The decision was one of the 9th Circuit Court of Appeals, specifically related to XM Sirius royalties. In the decision, the Court conducted a searching review of the history of copyright law’s treatment of sound recordings, and found nothing in that history that would suggest that the California legislature, when adopting its law giving a creator the “exclusive rights” in these recordings meant to convey a public performance right in a sound recording – noting that the first use of that exclusive right language was in the 1870s, before there were sound recordings. The Court analyzed all the decisions in the interim and found none that suggested that there was a common law or California statutory right that created a public performance right in these recordings.  There was no suggestion that the California legislature had intended to depart from the practices that have otherwise generally applied throughout the US where no performance right has been paid for sound recordings except for the digital performance right that was adopted by Congress in the 1990s. The Court did note that, since the case first began, the Music Modernization Act extended the federal performance right in digital performances to pre-1972 sound recordings. So, the Court’s decision was limited in its application to disputes about whether a digital performance royalty was due for performances before that extension.  But there was one other issue not mentioned by the Court that makes this decision relevant to everyone who performs sound recordings even in a non-digital context, including broadcasters.

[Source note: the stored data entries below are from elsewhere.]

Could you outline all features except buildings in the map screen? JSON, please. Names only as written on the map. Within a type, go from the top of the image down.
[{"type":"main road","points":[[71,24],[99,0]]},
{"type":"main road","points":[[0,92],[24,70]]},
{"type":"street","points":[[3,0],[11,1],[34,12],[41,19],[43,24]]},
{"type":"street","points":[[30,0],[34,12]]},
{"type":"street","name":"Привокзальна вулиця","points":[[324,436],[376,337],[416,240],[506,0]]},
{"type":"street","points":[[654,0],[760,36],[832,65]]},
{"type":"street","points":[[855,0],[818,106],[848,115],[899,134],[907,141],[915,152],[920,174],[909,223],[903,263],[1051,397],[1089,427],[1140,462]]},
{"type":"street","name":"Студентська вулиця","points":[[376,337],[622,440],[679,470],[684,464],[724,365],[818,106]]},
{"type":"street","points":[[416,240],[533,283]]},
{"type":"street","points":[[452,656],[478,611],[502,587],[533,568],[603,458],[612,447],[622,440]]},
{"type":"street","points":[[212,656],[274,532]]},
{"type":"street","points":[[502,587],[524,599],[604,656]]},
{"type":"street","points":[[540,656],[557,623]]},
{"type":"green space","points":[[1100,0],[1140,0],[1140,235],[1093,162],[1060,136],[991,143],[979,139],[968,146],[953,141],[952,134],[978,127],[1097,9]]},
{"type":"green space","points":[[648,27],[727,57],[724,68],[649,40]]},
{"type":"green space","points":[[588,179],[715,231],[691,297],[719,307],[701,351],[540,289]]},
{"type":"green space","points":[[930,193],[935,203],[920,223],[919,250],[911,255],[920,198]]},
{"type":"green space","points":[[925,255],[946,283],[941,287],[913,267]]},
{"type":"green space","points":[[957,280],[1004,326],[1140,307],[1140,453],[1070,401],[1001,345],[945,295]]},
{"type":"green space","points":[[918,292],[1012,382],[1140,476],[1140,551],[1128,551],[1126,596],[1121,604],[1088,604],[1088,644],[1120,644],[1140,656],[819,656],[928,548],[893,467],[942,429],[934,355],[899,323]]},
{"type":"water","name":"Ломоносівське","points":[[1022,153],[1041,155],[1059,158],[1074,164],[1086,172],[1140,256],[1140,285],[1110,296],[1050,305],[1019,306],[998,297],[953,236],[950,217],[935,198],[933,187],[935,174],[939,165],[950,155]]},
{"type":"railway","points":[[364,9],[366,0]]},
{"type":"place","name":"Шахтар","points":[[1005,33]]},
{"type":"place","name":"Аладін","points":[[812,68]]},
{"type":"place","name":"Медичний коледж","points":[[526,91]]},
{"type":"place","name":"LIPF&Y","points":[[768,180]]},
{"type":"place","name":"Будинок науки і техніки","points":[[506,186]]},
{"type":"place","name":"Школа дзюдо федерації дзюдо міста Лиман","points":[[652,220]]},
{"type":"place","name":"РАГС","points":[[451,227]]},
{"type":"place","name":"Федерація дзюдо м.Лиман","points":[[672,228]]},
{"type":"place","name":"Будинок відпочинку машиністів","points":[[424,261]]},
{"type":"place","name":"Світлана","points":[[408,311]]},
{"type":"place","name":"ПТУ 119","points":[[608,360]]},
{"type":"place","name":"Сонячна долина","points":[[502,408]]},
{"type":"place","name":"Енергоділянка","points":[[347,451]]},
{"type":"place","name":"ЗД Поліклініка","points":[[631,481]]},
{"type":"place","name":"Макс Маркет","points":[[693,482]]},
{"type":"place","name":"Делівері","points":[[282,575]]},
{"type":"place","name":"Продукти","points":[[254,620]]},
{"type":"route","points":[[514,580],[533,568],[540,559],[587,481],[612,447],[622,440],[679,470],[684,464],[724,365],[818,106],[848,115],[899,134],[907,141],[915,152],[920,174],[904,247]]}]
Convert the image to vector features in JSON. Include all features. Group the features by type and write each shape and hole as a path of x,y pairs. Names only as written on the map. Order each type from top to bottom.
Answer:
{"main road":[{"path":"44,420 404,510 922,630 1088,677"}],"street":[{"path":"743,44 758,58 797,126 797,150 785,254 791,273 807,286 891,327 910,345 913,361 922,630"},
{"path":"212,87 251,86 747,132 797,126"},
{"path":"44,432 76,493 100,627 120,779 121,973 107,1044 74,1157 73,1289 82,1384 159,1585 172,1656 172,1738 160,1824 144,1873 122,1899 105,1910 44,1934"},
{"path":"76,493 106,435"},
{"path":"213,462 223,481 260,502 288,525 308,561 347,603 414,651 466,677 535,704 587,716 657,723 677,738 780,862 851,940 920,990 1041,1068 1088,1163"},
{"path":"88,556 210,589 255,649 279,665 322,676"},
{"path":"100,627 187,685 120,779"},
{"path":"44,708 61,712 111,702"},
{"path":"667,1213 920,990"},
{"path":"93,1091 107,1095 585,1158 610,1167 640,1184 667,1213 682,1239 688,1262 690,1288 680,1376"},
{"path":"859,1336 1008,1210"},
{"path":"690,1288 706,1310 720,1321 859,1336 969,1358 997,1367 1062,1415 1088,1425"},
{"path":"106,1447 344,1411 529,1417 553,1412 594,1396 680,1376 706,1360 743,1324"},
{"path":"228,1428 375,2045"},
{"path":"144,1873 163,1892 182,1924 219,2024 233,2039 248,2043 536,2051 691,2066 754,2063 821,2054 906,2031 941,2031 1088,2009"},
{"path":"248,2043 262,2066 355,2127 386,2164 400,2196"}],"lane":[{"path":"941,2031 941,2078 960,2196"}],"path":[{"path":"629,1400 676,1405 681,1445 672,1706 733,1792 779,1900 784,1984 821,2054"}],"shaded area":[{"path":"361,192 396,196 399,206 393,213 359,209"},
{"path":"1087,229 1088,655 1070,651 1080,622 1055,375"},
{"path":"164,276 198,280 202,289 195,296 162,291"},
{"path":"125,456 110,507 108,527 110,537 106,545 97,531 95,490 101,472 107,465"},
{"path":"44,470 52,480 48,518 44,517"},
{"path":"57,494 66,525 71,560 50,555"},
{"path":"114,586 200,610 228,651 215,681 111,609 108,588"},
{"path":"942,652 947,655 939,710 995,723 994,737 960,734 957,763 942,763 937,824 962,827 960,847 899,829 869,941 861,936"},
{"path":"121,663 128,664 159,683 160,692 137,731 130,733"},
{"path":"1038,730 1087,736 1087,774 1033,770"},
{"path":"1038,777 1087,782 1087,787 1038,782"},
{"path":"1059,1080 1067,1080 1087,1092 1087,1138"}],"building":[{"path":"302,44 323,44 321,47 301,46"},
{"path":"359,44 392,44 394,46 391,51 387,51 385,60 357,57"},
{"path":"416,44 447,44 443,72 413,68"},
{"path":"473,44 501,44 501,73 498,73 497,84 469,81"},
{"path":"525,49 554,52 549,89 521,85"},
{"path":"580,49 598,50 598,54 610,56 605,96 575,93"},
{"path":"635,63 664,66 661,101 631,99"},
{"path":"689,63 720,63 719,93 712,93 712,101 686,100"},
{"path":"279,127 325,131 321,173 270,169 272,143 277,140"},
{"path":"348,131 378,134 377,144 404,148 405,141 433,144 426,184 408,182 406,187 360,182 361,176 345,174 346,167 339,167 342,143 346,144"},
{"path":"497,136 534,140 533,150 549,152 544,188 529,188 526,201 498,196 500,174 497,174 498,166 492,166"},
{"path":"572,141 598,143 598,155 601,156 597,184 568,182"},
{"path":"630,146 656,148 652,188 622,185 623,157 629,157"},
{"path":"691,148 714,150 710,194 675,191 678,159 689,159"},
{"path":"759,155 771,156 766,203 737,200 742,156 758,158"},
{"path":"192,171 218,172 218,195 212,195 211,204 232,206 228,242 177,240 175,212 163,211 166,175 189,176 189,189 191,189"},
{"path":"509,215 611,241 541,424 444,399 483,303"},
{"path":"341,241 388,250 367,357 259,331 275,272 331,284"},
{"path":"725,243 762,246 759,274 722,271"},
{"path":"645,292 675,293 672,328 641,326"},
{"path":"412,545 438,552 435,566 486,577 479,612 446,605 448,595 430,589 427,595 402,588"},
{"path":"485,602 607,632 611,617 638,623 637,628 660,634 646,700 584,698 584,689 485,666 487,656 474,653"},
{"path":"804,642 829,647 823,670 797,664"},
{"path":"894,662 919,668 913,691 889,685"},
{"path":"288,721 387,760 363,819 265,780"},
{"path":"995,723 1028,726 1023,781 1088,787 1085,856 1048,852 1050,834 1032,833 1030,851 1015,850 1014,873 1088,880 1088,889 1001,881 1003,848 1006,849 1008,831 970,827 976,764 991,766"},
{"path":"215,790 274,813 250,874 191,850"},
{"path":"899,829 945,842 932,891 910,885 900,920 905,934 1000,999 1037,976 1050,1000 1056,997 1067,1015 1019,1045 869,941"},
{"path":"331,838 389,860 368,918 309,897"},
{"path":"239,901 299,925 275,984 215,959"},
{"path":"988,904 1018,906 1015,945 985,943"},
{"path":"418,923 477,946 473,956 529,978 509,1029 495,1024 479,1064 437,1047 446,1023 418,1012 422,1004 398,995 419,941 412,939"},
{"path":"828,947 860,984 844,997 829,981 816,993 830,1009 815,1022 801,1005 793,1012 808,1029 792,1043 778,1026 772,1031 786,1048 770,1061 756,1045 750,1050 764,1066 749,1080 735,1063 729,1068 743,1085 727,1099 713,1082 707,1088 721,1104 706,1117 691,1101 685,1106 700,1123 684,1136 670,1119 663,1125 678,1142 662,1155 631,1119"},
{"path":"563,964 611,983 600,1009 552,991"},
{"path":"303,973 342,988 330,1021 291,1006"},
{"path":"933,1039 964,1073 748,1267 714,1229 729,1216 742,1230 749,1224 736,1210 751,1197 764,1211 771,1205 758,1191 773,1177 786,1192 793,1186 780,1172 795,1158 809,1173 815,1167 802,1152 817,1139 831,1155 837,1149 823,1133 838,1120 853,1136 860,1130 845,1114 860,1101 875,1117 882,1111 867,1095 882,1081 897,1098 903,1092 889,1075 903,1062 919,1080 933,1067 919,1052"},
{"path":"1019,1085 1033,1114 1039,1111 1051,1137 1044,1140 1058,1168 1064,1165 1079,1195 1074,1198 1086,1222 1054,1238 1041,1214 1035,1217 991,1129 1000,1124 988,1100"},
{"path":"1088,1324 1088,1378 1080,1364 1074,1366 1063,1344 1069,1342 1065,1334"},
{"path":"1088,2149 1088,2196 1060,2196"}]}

If the Court had found a performance right existed under state law, the next argument would be that, since these rights are creations of state law, the limitations under federal law that limit such rights might not apply. Under federal law, the sound recording performance right applies only to digital audio recordings.  But if the Court had found a state law performance right in sound recordings, that right could be deemed unrestricted.  Thus, one could argue that radio stations or bars and restaurants or sports stadiums that play pre-1972 sound recordings in California would have to pay a performance royalty to the artists and record companies that own these copyrights.  In fact, we wrote about Flo & Eddie making exactly that argument against radio broadcasters in California.

Thus, by determining that California law is no different than the law of any other state, and that there is no performance royalty owed under California state law to copyright owners of pre-1972 sound recordings, the Court has made the world safe  for oldies radio, retro-sock hops,  big band dance parties, and 50s and 60s music at various burger joints throughout the state (at least from having to pay artists or record labels – though the composers still need to be paid through ASCAP, BMI, SESAC and other performing rights organizations).  Of course, the Court’s decision could still be appealed, but it would seem that this decision, being in line with those of courts across the country, might well spell the end to the debates over pre-1972 sound recordings.